■ **Task to complete**:
Every record that follows should be output exactly as it is given.

*** Opening Listed records ***

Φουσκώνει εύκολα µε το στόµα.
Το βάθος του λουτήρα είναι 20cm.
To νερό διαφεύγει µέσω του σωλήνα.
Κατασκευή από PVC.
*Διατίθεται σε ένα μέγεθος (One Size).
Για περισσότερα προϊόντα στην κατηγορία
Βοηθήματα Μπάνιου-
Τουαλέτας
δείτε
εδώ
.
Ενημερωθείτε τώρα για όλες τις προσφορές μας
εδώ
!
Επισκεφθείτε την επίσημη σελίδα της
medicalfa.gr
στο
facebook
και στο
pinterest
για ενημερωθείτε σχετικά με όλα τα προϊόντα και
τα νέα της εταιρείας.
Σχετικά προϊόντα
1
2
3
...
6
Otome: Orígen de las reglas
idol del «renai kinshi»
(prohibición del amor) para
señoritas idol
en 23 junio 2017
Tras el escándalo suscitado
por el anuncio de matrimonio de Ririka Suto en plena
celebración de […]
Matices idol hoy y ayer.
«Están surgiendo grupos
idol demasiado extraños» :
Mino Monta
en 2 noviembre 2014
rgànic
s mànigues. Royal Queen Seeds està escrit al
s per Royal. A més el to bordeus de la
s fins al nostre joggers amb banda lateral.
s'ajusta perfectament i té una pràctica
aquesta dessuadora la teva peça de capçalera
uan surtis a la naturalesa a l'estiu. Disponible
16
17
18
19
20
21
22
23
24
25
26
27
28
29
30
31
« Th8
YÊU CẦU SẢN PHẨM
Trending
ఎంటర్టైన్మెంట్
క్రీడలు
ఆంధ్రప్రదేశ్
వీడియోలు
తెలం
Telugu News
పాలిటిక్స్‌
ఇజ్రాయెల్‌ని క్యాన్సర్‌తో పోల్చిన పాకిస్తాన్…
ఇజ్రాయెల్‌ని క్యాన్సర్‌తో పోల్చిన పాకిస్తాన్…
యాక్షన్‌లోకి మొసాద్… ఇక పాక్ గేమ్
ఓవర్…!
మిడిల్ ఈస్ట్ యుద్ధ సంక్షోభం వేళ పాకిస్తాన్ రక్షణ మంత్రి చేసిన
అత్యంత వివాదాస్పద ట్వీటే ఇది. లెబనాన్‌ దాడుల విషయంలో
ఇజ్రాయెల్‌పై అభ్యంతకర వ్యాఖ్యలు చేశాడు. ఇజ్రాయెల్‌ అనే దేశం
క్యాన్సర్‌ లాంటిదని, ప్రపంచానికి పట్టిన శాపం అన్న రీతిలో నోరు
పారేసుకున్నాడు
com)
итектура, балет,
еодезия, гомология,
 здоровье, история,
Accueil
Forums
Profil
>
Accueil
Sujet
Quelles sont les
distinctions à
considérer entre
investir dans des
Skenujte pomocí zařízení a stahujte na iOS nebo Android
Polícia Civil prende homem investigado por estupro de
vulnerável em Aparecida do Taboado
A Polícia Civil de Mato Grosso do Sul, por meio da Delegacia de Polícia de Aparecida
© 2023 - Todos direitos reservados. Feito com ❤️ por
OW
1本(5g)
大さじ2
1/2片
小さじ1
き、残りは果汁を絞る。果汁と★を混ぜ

*** Closing Listed records ***

■ **Task answer**:
Φουσκώνει εύκολα µε το στόµα.
Το βάθος του λουτήρα είναι 20cm.
To νερό διαφεύγει µέσω του σωλήνα.
Κατασκευή από PVC.
*Διατίθεται σε ένα μέγεθος (One Size).
Για περισσότερα προϊόντα στην κατηγορία
Βοηθήματα Μπάνιου-
Τουαλέτας
δείτε
εδώ
.
Ενημερωθείτε τώρα για όλες τις προσφορές μας
εδώ
!
Επισκεφθείτε την επίσημη σελίδα της
medicalfa.gr
στο
facebook
και στο
pinterest
για ενημερωθείτε σχετικά με όλα τα προϊόντα και
τα νέα της εταιρείας.
Σχετικά προϊόντα
1
2
3
...
6
Otome: Orígen de las reglas
idol del «renai kinshi»
(prohibición del amor) para
señoritas idol
en 23 junio 2017
Tras el escándalo suscitado
por el anuncio de matrimonio de Ririka Suto en plena
celebración de […]
Matices idol hoy y ayer.
«Están surgiendo grupos
idol demasiado extraños» :
Mino Monta
en 2 noviembre 2014
rgànic
s mànigues. Royal Queen Seeds està escrit al
s per Royal. A més el to bordeus de la
s fins al nostre joggers amb banda lateral.
s'ajusta perfectament i té una pràctica
aquesta dessuadora la teva peça de capçalera
uan surtis a la naturalesa a l'estiu. Disponible
16
17
18
19
20
21
22
23
24
25
26
27
28
29
30
31
« Th8
YÊU CẦU SẢN PHẨM
Trending
ఎంటర్టైన్మెంట్
క్రీడలు
ఆంధ్రప్రదేశ్
వీడియోలు
తెలం
Telugu News
పాలిటిక్స్‌
ఇజ్రాయెల్‌ని క్యాన్సర్‌తో పోల్చిన పాకిస్తాన్…
ఇజ్రాయెల్‌ని క్యాన్సర్‌తో పోల్చిన పాకిస్తాన్…
యాక్షన్‌లోకి మొసాద్… ఇక పాక్ గేమ్
ఓవర్…!
మిడిల్ ఈస్ట్ యుద్ధ సంక్షోభం వేళ పాకిస్తాన్ రక్షణ మంత్రి చేసిన
అత్యంత వివాదాస్పద ట్వీటే ఇది. లెబనాన్‌ దాడుల విషయంలో
ఇజ్రాయెల్‌పై అభ్యంతకర వ్యాఖ్యలు చేశాడు. ఇజ్రాయెల్‌ అనే దేశం
క్యాన్సర్‌ లాంటిదని, ప్రపంచానికి పట్టిన శాపం అన్న రీతిలో నోరు
పారేసుకున్నాడు
com)
итектура, балет,
еодезия, гомология,
 здоровье, история,
Accueil
Forums
Profil
>
Accueil
Sujet
Quelles sont les
distinctions à
considérer entre
investir dans des
Skenujte pomocí zařízení a stahujte na iOS nebo Android
Polícia Civil prende homem investigado por estupro de
vulnerável em Aparecida do Taboado
A Polícia Civil de Mato Grosso do Sul, por meio da Delegacia de Polícia de Aparecida
© 2023 - Todos direitos reservados. Feito com ❤️ por
OW
1本(5g)
大さじ2
1/2片
小さじ1
き、残りは果汁を絞る。果汁と★を混ぜ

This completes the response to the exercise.